Writing articles – Readability

Most people (80%) scan an online text instead of reading the entire thing.

Online readers commonly scan the text from top left to bottom right, are in a hurry, and will move on quickly if bored.

Reading online is 25-40% slower than on paper, and over half of all readers stop reading once the text gets over 20 lines long or so.

Avoid big blocks of text

If your paragraphs are too long, find or make a natural place to split them into two.

Would you rather read this…


…than this?


Some good ways to divide the text into more readable chunks:

  • Use intermediate titles (h3-tags in Epi, or bold if an additional nesting level is needed)
  • Keep paragraphs under 100 words.
  • Insert lists with bullet points (but keep the lists short – 10 entries or less)
  • Insert fact boxes or tables (Not too long or dominant, though)
  • Insert quotes (Use the “Knockout text” style in Epi)
  • Insert images or other graphic elements (Maps, illustrations, diagrams, etc)
  • A link to related content (“Read more about Bergen” between paragraphs, for instance)

In short: Avoid «tl;dr»! («too long; didn’t read»)

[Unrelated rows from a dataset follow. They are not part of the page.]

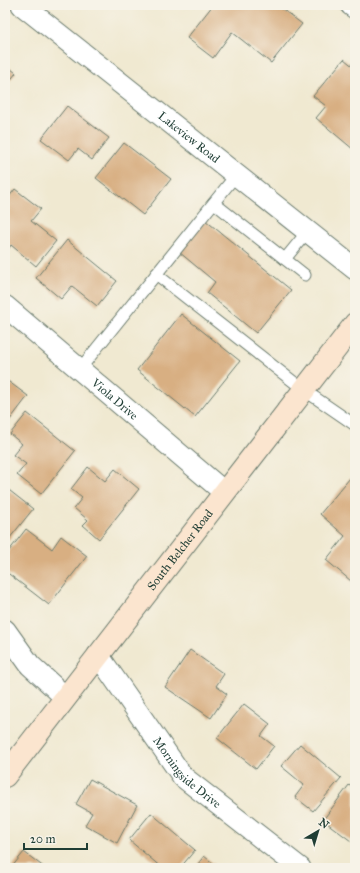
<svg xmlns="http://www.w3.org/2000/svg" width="360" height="873" viewBox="0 0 360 873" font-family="'IM FELL Great Primer',serif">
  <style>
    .building { fill: #d8af82 }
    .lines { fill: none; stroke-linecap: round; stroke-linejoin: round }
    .service-casing { stroke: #68796b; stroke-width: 13 }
    .minor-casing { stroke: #68796b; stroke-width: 23 }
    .secondary-casing { stroke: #68796b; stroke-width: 24 }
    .service { stroke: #fff; stroke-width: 11 }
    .minor { stroke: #fff; stroke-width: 21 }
    .secondary { stroke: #fbe5cf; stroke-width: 22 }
    .labels { text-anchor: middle; stroke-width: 3; stroke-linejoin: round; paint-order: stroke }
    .street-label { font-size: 12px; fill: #1f3d34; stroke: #f7f3e8 }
  </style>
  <rect width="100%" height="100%" fill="#f7f3e8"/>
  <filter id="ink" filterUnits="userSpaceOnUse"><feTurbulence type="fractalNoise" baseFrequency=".025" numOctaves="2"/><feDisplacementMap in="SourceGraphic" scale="8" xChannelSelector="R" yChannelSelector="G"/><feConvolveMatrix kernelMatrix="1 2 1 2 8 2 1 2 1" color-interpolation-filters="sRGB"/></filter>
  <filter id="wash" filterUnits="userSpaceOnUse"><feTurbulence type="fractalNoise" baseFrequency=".012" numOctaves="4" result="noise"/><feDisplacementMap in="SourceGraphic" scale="16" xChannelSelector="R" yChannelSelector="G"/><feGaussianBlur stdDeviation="0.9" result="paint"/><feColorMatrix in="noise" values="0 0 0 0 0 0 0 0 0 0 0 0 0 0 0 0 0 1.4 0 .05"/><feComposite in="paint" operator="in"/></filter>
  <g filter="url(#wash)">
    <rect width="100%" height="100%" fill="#f0e9d1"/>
    <g id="blocks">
      <g class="building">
        <path d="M213,5H277L302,24L271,63L232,32L213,58L187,38Z"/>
        <path d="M344,59L355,68L354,150L316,118L326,106L313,96Z"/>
        <path d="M5,64L16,73L5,87Z"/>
        <path d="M67,106L109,138L92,160L78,149L69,160L41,139Z"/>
        <path d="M124,143L171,179L143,215L96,178Z"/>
        <path d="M15,189L41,209L31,221L56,241L36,266L11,245L5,254V202Z"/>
        <path d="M205,220L291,290L256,333L207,293L215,282L179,252Z"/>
        <path d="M67,240L117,281L97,306L72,286L61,299L36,278Z"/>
        <path d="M181,314L240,361L195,417L137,370Z"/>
        <path d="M5,379L28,396L9,421L5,418Z"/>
        <path d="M27,413L75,451L41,494L17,475L26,464L13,455L22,444L10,434Z"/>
        <path d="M88,467L105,481L115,469L139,489L99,539L83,525L88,520L74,508L82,498L71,489Z"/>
        <path d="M350,478L355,482V576L351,581L326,560L345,536L320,514Z"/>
        <path d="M5,487L33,509L5,544Z"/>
        <path d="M26,529L52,549L61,536L87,556L49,605L5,571V556Z"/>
        <path d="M190,650L224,674L216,686L227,694L211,718L165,687Z"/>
        <path d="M244,704L270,724L261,736L274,746L256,769L217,738Z"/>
        <path d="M300,744L341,778L313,811L295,797L304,785L281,766Z"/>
        <path d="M90,779L137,805L117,843L85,825L92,813L76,804Z"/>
        <path d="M349,785L355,790V844L323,820Z"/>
        <path d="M151,813L195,850L180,868H162L129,840Z"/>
        <path d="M24,852L45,868H11Z"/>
        <path d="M204,856L219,868H195Z"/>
      </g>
    </g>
  </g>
  <g filter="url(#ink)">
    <use href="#blocks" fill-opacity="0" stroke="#68796b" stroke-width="1"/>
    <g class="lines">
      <defs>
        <g id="service">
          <path d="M214,203L305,275"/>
          <path d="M285,259L307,232"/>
          <path d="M156,274L304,390L355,425"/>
          <path d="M80,369L236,175"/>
        </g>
        <g id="minor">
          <path id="s1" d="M22,5L355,269"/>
          <path d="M351,5L355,8"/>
          <path id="s2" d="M5,306L224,492"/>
          <path d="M5,630L30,665L65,697"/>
          <path id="s3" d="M98,655L183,777L300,868"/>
        </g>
        <g id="secondary">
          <path id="s4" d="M5,776L355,324"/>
        </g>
      </defs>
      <use href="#service" class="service-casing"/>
      <use href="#minor" class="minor-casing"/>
      <use href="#secondary" class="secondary-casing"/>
      <use href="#service" class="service"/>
      <use href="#minor" class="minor"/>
      <use href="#secondary" class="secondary"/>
    </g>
  </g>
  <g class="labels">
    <g class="street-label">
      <text dy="4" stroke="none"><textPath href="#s1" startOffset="213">Lakeview Road</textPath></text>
      <text dy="4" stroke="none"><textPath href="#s2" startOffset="144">Viola Drive</textPath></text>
      <text dy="4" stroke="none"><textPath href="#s4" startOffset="286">South Belcher Road</textPath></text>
      <text dy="4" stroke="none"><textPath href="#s3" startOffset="148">Morningside Drive</textPath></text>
    </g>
  </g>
  <rect width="360" height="873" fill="none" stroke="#f7f3e8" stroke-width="20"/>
  <g transform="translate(318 831) rotate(38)" stroke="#f7f3e8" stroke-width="3" paint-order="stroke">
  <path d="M0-3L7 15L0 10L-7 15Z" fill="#1f3d34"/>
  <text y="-6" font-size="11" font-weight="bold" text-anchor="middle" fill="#1f3d34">N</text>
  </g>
  <path d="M24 843v6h63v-6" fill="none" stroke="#1f3d34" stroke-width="2"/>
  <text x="30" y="843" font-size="12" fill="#1f3d34" stroke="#f7f3e8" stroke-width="3" paint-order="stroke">20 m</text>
</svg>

A sleeping reader leaves no clicks:



Another good way to increase readability is through bolding, ie emphasizing a few important words by putting them in bold. Here are some guidelines for using this:

  • Makes it easier for the reader to pick up the important points when scanning the article.
  • Decide what the main point in each paragraph is, and put it in bold.
  • No longer than two to five words.
  • Should contain an action.
  • Too much bolding will defeat the purpose and actually decrease readability.
  • Use bold only – do not use ALL CAPS or underlined text; this will look like shouting, or be easily confused with links.
  • Do not bold link texts. It is usually best to insert links in the article first, and then do the bolding.
  • Bold important information only – if it is insignificant, subjective or anything but important facts, do not bold it.